Minority Business Stabilization Fund
The Minority Business Stabilization Fund is a one-time grant assistance program funded through the American Rescue Plan Act (ARPA). Through this Fund, the City provides direct aid to minority-owned businesses in San Marcos. For questions about the program, please email Economic & Business Development Manager Christian Smith.
To be eligible for consideration, a business must meet the following guidelines:
- Business must be located within the corporate limits of San Marcos.
- Continual operation of business in San Marcos for at least 12 months before grant request.
- Employ 1-25 full-time employees across all locations.
- Business is independently owned and operated.
- Business is at least 51% unconditionally owned by a socially disadvantaged individual and the management and daily business operations are controlled by one or more disadvantaged individuals.
- Only one grant award will be disbursed per business.
- Applicant is not an elected official or employee of the city, or married to an elected official or employee of the city.
- If the business is a franchise, eligibility is limited to a single location of the franchise.
- Business is a for-profit entity.
Funds awarded under this program may be used for the following expenses:
- Physical improvements to business space to reopen safely as a result of covid
- Equipment to comply with public health and safety guidelines (e.g. touchless payment methods, automatic door open sensors, etc.)
- Costs associated with expanding the business to e-commerce sales
- Rent, payroll, and other operating expenses
Funds awarded under this program may not be used for the following expenses:
- Funds cannot be used to pay debt
- Funds cannot be used to pay taxes owed
- Funds cannot be used to settle a lawsuit
Award Breakdown by Business Size
Applicants will be asked three yes/no questions related to the state of their business. A "Yes" response will award the applicant the set award amount for that question within the total award cap for the business' size. A "no" response will award no funds for that question. The remaining funds will be allocated based upon the completion of the application and the detail of the responses provided.
- Each “Yes” response will award $250.
- Completion of the application and detailed responses will award $250.
- Total possible grant award: $1,000
1-5 full-time employees:
- Each “Yes” response will award $1,250.
- Completion of the application and detailed responses will award $1,250.
- Total possible grant award: $5,000
6 – 15 full-time employees:
- Each “Yes” response will award $1,875.
- Completion of the application and detailed responses will award $1,875.
- Total possible grant award: $7,500
16 – 25 full-time employees:
- Each “Yes” response will award $2,500.
- Completion of the application and detailed responses will award $2,500.
- Total possible grant award: $10,000
Applications for Minority Business Stabilization Funds will be reviewed on a first come first serve basis. All eligible applications will be considered while funding is available. The City of San Marcos does not intend to renew the Minority Business Stabilization Fund after funding is exhausted.
Steps to Apply
- Applicant submits a completed application.

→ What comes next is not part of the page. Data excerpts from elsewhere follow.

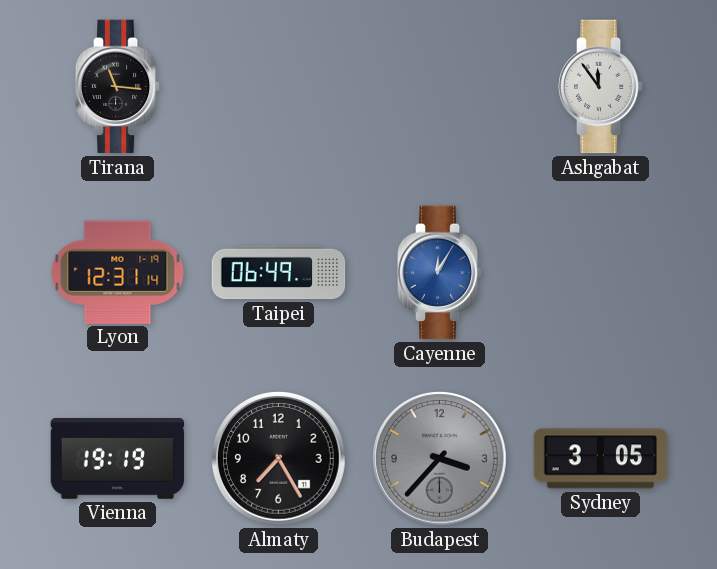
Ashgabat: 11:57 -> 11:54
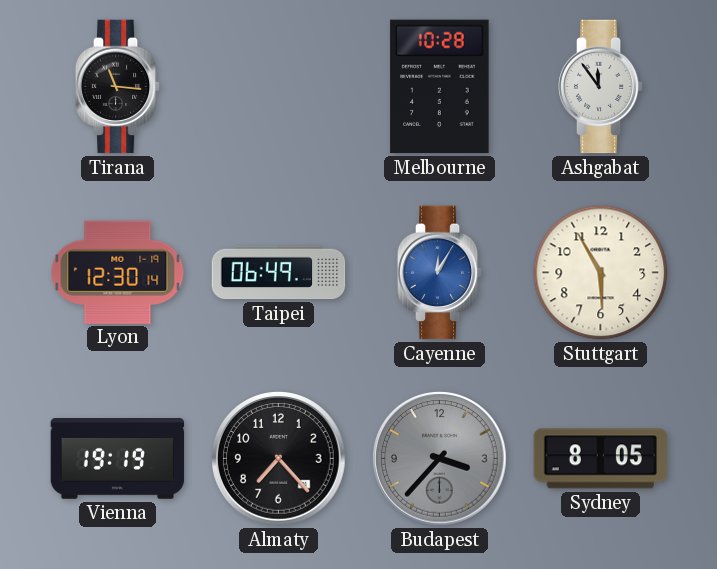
Melbourne: none -> 10:28
Lyon: 12:31 -> 12:30
Stuttgart: none -> 5:55
Almaty: 7:25 -> 7:23
Sydney: 3:05 -> 8:05
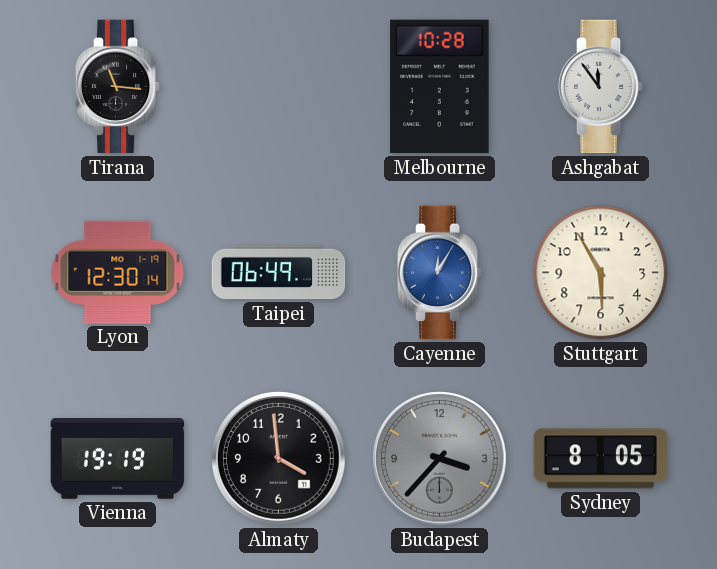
Almaty: 7:23 -> 3:59
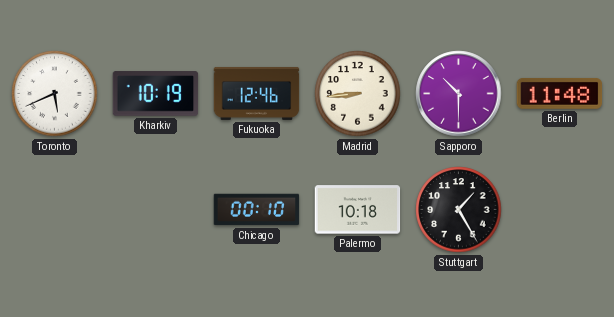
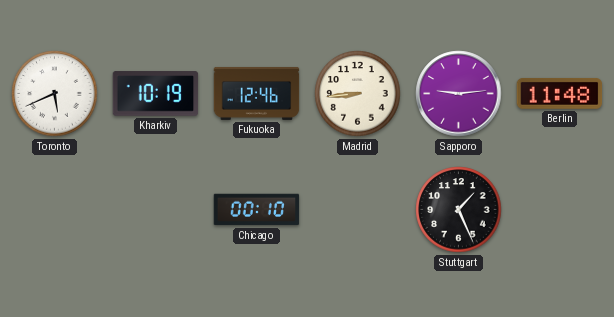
Sapporo: 10:30 -> 9:14
Palermo: 10:18 -> none
Stuttgart: 1:25 -> 1:26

- The Minority Business Stabilization Fund Review Committee will review applications and will schedule a meeting with the applicant for accuracy and completion if necessary.

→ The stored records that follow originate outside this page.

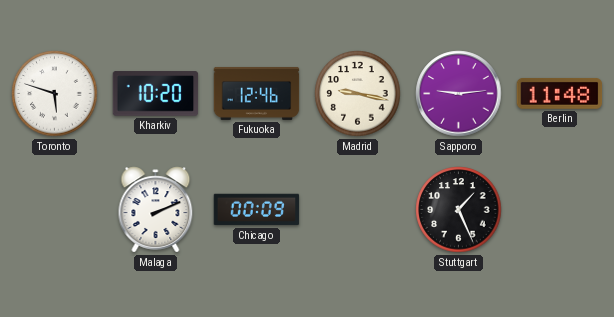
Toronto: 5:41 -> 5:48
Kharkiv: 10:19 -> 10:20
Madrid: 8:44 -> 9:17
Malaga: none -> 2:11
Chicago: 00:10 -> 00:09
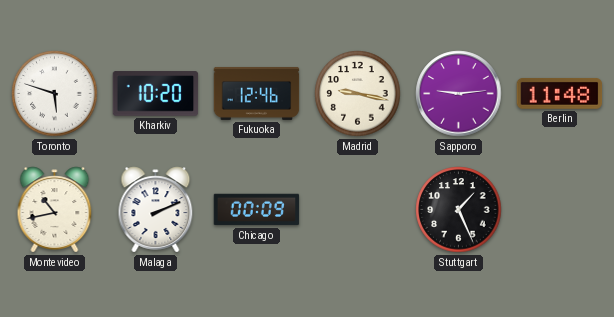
Montevideo: none -> 10:43
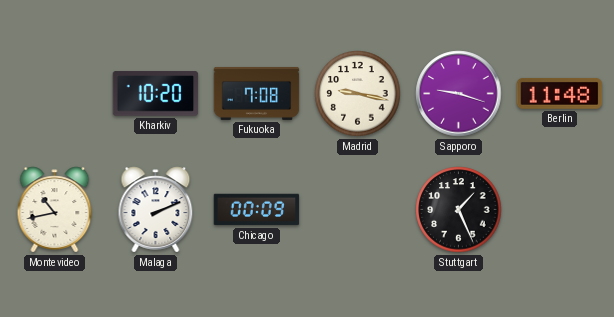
Toronto: 5:48 -> none
Fukuoka: 12:46 -> 7:08
Sapporo: 9:14 -> 9:18
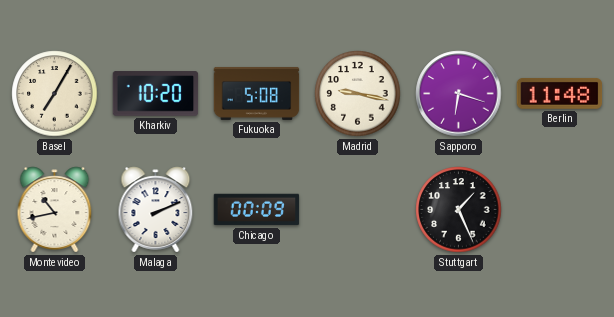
Basel: none -> 7:05
Fukuoka: 7:08 -> 5:08
Sapporo: 9:18 -> 6:18
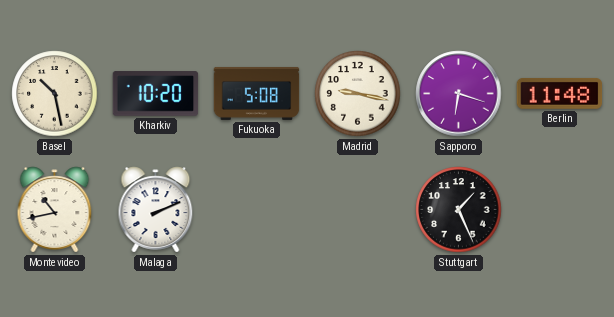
Basel: 7:05 -> 10:28
Chicago: 00:09 -> none
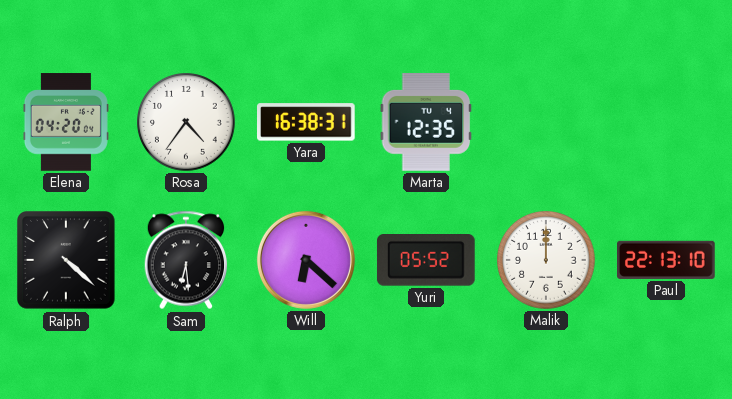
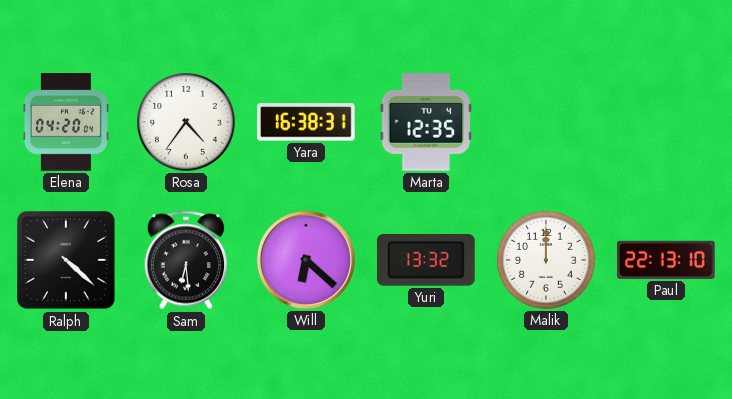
Yuri: 05:52 -> 13:32
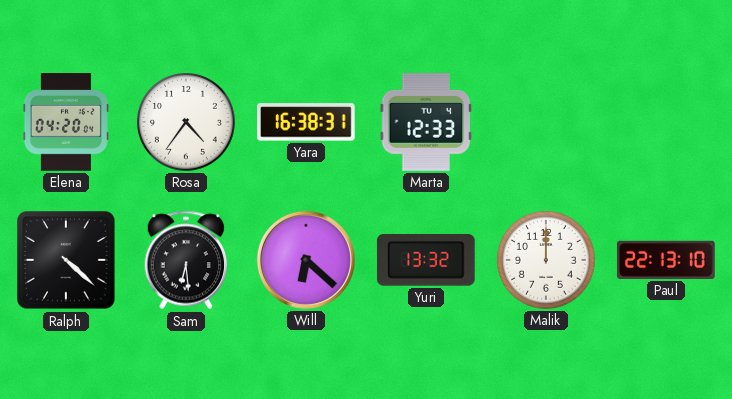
Marta: 12:35 -> 12:33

- Applicants will be reviewed in the order in which they are received so long as funding is available.
- Upon confirmation that the application is complete and eligible, the Review Committee will initiate the payment process.
This program follows the definition of socially disadvantaged individuals according to the U.S. Small Business Act. These are individuals who have been subjected to racial or ethnic prejudice or cultural bias within American society because of their identities as member of groups and without regard to their individual qualifies and the social disadvantage must stem from circumstances beyond their control.
According to the U.S. Small Business Act, the following groups are deemed to be socially disadvantaged:
- Black Americans
- Hispanic Americans
- Native Americans
- Asian Pacific Americans Subcontinent Asian Americans
Individuals not members of one of the listed designated groups may establish social disadvantage based on personal experiences of substantial and chronic social disadvantage in American society that is the result of a distinguishing feature (i.e., race, ethnic origin, gender, physical disability) that has contributed to the social disadvantage. The social disadvantage must have a negative impact on the applicant’s advancement in the business world exclusively because of the disadvantage.